As of one or two days from now, I will have lived in Arizona for nine years. As I realized this, I immediately thought about the CD I received for my birthday (which was just one day later) that year. The CD was Enya’s Paint the Sky with Stars, a rather popular compilation she did in 1997. I don’t (too) often post my quiet or introspective music here, but I think that a good listen through on the updated The Very Best of Enya CD has been worthwhile(1).
If you haven’t figured it out yet, this week’s post is about Enya! The Culture Database pegs her at just shy of 51 years old, and from Ireland. “Enya” comes from the approximate pronunciation of her given name Eithne in Irish. Have you heard of Clannad? I had heard of them but wasn’t sure what of their stuff I’d listened to them. It turns out that Enya got her musical start in 1980 by joining them. The band is formed mostly of her siblings, by the by. It turns out I have two of their albums in my iTunes and am going to be listening to it all “eventually.” In 1986, music she produced that appeared in a BBC series The Celts helped her achieve some notoriety, and was quickly followed on by her first album: Watermark.
From there, her rise to epic popularity has been steady, and is presently Ireland’s best selling solo musician, and after U2(2) is their second largest musical export.
So, what song specifically have I chosen this week? It’s really hard to do so. My favorites from the album were Orinoco Flow, Caribbean Blue, Book of Days, Anywhere Is, along with Storms in Africa. Even though not every song was my favorite song, the album was one of the first that I could listen to all of the way through. Well, I’ll start with Caribbean Blue — since it’s a song that I could listen to (without noticing) on loop for quite a while. Enjoy this video, which is not the official video:
I had initially received a copy a few years prior to my living in Arizona, and used to listen to it on my main computer at the time, a Macintosh Quadra 840av, along with the glorious display it had, with speakers built in. Looking back on the whole thing, it’s kind of amazing how very 1990s it all was. I had a beige computer with a beige monitor that speakers built in which were far too good for the computer, and while I was using it, I popped in an Enya CD.
Moving to Arizona wasn’t the easiest thing for me, and ultimately, I didn’t really take it very well. That is to say, at first I didn’t take it very well. While at home, I kind of sulked and played on my computer (which, just by the by, had been updated to a PowerBook G4.) It was one of the first times in my life that I’d spent more time sitting around and listening to music than going over to friends’ houses or inviting the friends to mine.
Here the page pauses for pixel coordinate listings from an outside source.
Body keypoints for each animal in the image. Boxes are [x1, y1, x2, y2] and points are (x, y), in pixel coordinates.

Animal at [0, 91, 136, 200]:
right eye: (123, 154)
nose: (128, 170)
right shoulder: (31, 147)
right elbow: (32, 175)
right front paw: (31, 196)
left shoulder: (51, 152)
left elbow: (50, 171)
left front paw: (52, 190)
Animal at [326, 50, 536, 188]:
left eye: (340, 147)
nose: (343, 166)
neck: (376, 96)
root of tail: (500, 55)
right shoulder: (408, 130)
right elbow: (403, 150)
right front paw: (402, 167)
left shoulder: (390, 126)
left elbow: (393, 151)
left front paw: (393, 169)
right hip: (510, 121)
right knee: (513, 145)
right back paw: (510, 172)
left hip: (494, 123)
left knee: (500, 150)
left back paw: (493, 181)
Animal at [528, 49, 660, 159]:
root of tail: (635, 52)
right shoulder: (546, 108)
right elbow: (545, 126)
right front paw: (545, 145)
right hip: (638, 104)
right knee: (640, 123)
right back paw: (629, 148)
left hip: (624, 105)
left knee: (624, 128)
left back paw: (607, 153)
Unfortunately, it seems like Enya (or Warner Music Group) has got the copyrights on her videos fairly well locked down on YouTube. Several of her videos are uploaded to the main WarnerMG account, as well as an account labeled EnyaTV, but even so, none of them allow embedding, which actually makes this post difficult. I would really love to embed most of the songs from the album. In addition to being great songs, her videos are just fantastic, and for me, having just now watched some of them for the first time, there’s an added level of meaning in the songs now.
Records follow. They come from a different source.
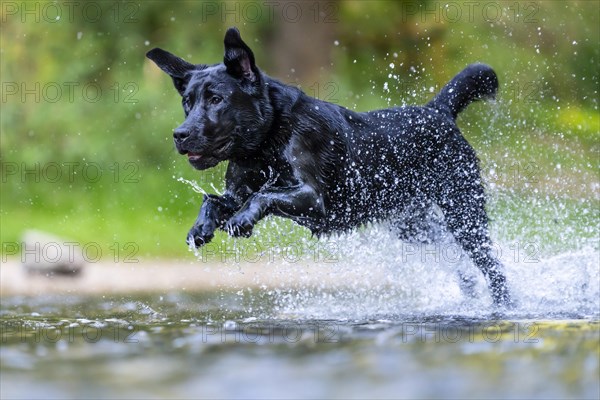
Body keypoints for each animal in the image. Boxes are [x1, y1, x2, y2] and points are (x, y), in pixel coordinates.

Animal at [146, 26, 510, 306]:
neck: (268, 142)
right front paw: (202, 227)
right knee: (456, 260)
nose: (180, 134)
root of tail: (438, 110)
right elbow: (214, 200)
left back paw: (504, 305)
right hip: (411, 223)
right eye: (187, 102)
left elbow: (264, 196)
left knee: (492, 266)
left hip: (464, 213)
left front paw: (242, 221)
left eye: (216, 100)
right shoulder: (237, 191)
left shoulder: (313, 198)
Enya, as we find out from the culture database, and as we can hear in her videos and see in her songs, loves multimedia. If the Gagaverse is an abstraction of some sort of concept, then an Enya video is an art project, alternating between showing you a painting of some ocean-side scene, and Enya. Storms in Africa is a great example — it shows Enya, some kids who sing the “Na Na Na”s and some storms in Africa. In Anywhere Is, she goes as far as to actually put some of the words from the song on the screen. Orinoco Flow is done up with paint effects, and because it’s a song about the ocean, shows boats and water behind the paintings of Enya.
My first days in Arizona weren’t that great, but I would argue that Enya made them better. Paint the Sky with Stars has the distinction of being one of the first full albums I bothered to store in my computer, and one of the only that remains, in its full sixteen-track form, today. The whole thing (and most of Enya’s albums) is a great listen through, and if you were to bother looking at YouTube for her videos, then you’d be treated to the fact that she (or her video producer) was as much as visual artist as she is an audio artist.
When I listen to Enya, I’m immediately drawn back to my first days in Arizona, discovering the fantastic summer evenings as I used the the album as a backdrop for writing or just for sitting back and appreciating a day well-lived. Today, it works well as the antithesis to some of the more exciting music with which I tend to fill my days. Part of the charm of Enya, however, is that she’s not trapped in 2003 for me. I listened to her before that, I’ve listened to her extensively since, and just this week I’ve logged several hours of her on my Zune Pass. (And locally, on iTunes.)
(1) Especially on a new pair of headphones I’ve got, which have been making all of the difference both while walking around and while at home.
(2) I actually heard a U2 song the other day and am adding them to the queue of things to look at for this series. Yay!